* _Textausschnitt_:

::::::::::

Die christlichen Kirchen verurteilen heute deutlich jegliche Form von Antisemitismus. Doch das war nicht immer so. Wie sich christlicher Antisemitismus im 20. Jahrhundert zeigte und wie er den Boden für die Shoah bereitete, erläutert der Berliner Historiker Manfred Gailus.

Im Jahr 1909 verstarb der prominente Berliner Hof- und Domprediger Adolf Stoecker, maßgeblicher kirchlicher Mitbegründer eines modernen Antisemitismus im Deutschen Kaiserreich. Die Gedenkrede auf ihn hielt Reinhold Seeberg, Theologe an der Friedrich-Wilhelms-Universität zu Berlin. Er gilt als Hauptbewahrer Stoeckerschen Geistes unmittelbar nach Stoecker: christlich-sozial, monarchisch-konservativ und Verkünder antisemitischer Ressentiments. Zudem steht Seeberg für persönliche Kontinuitäten zum rassistischen Antisemitismus der Deutschen Christen im „Dritten Reich“. Als er im Oktober 1935 starb, hielt NS-Reichsbischof Ludwig Müller ihm die Grabrede in Ahrenshoop an der Ostsee.

Seebergs Vortrag über Judentum und Kirche, den er 1922 vor dem Central-Ausschuss für Innere Mission in Nürnberg hielt, lässt über seine Haltung keine Zweifel aufkommen: Es gelte, den Kampf gegen „jüdischen Geist“ als eine dem Christentum und dem Deutschtum feindliche Richtung zu führen. Das Judentum sei an Umsturzbewegungen bei Kriegsende beteiligt gewesen. Es befördere die „Auflösung des geschichtlichen und nationalen Lebens der Völker“. Seeberg sah im Judentum einen Fremdkörper in den Nationen. Seine Ausführungen gipfelten in dem Satz: „Das Gift, das der Jude anderen reicht, schadet ihm selbst nichts.“ Die Entfesselung eines „Rassenkampfes“ gegen das Judentum mit dem Ziel der Vertreibung erachtete er indessen als Irrweg. Man könne schließlich nicht zu den Methoden des Bolschewismus greifen. Was Luther in seiner Zeit noch erwogen haben mochte, meinte der Theologe, das habe heute keinen Sinn mehr.

::::::::::

* _Auszüge aus Material_:
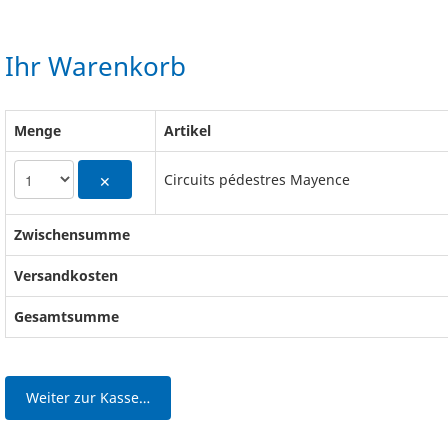
Ihr Warenkorb
Menge
Artikel
Circuits pédestres Mayence
✕
Zwischensumme
Versandkosten
Gesamtsumme
Weiter zur Kasse…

::::::::::

* _Aufgabe_:
Gib bitte den Teil des Textausschnitts wörtlich wieder, der mit den Worten „Die christlichen Kirchen“ einsetzt und mit „Historiker Manfred Gailus.“ schließt. Das Material steht in keinem Zusammenhang mit dem Textausschnitt.

* _Ergebnis_:
Die christlichen Kirchen verurteilen heute deutlich jegliche Form von Antisemitismus. Doch das war nicht immer so. Wie sich christlicher Antisemitismus im 20. Jahrhundert zeigte und wie er den Boden für die Shoah bereitete, erläutert der Berliner Historiker Manfred Gailus.